If this is what actually happens in the core it has implications for what happened as the Earth formed. And it may mean that the helium from volcanic action came from the core and not from, as yet unfound, reservoirs. What I find mind boggling is the scaling up from tiny experimental quantities to the Earth's core!

Friday, 28 February 2025

Was Human Life Dependent on Five "Hard Steps"?

 Was Human Life Dependent on Five "Hard Steps"?

I wish I knew! THIS PAPER suggests not, but first of all - What Are The Five Steps? They are the things which had to happen for human life to exist. And it is soon evident that much academic blood has been spilled over the compilation of the list. But here is one version of it.

  1. Life (abiogenesis)

  2. Oxygenic photosynthesis

  3. Eukaryotic cells - fusion of a Bacteria with an Archaea

  4. Animal multicellularity

  5. Homo sapiens
The order of the steps is fixed. Steps 1, 3 and 4 are evolutionary steps, 2 and 5 are not. Various other steps have been proposed but five seems a good number. A definition of a hard step is:- Improbable, and essential for the evolution of humanity.

These hard steps are fairly evenly distributed over the life of the Earth.

The authors of this article suggest that these singularities are the result of the global-enviromental processes.
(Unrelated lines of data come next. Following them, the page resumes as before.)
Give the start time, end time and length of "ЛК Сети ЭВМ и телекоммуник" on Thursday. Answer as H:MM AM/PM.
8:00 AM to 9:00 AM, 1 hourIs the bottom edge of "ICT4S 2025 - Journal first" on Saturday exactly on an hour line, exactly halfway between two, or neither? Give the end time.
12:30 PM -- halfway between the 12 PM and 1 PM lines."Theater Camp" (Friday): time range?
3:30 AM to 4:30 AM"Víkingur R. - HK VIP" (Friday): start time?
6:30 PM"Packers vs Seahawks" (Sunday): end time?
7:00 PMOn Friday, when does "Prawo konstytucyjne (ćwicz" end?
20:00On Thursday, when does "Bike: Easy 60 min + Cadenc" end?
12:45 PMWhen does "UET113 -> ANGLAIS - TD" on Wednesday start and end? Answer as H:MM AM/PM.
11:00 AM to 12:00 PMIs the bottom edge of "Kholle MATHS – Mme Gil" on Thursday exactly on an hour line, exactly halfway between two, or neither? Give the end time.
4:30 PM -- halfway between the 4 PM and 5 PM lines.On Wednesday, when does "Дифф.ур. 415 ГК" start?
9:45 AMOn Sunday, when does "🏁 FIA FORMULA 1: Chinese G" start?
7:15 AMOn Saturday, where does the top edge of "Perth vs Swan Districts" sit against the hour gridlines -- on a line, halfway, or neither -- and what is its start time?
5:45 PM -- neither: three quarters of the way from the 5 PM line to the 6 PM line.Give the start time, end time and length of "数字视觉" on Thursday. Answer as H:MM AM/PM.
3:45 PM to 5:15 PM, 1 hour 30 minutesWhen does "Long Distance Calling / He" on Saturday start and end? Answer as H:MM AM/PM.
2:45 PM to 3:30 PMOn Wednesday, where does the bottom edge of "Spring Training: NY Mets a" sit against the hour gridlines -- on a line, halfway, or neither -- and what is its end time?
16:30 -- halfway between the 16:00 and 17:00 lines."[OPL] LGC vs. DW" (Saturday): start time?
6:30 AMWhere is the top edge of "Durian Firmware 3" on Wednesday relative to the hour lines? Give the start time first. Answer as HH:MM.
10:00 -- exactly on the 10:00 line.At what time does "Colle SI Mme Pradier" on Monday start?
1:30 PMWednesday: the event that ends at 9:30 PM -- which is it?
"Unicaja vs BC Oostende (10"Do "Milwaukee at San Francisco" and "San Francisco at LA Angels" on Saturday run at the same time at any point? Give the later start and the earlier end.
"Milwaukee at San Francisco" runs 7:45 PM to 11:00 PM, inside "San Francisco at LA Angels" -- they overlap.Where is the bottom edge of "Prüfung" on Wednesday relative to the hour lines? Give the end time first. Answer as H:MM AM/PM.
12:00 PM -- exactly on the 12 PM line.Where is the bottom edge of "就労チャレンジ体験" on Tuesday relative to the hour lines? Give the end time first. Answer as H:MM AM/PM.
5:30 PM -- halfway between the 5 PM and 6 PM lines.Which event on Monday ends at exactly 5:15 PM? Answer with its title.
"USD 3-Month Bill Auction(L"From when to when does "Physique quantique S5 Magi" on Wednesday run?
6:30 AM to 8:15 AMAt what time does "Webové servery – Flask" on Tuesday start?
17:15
They may have happened once but the happening was inevitable.

This is a very interesting article and you need to read it to get an appreciation of the knowledge used in it. But the conclusion seems to imply that human like beings should be fairly common in the universe. So far we have discovered only us. Are the authors wrong or is there something preventing intragalactic communication?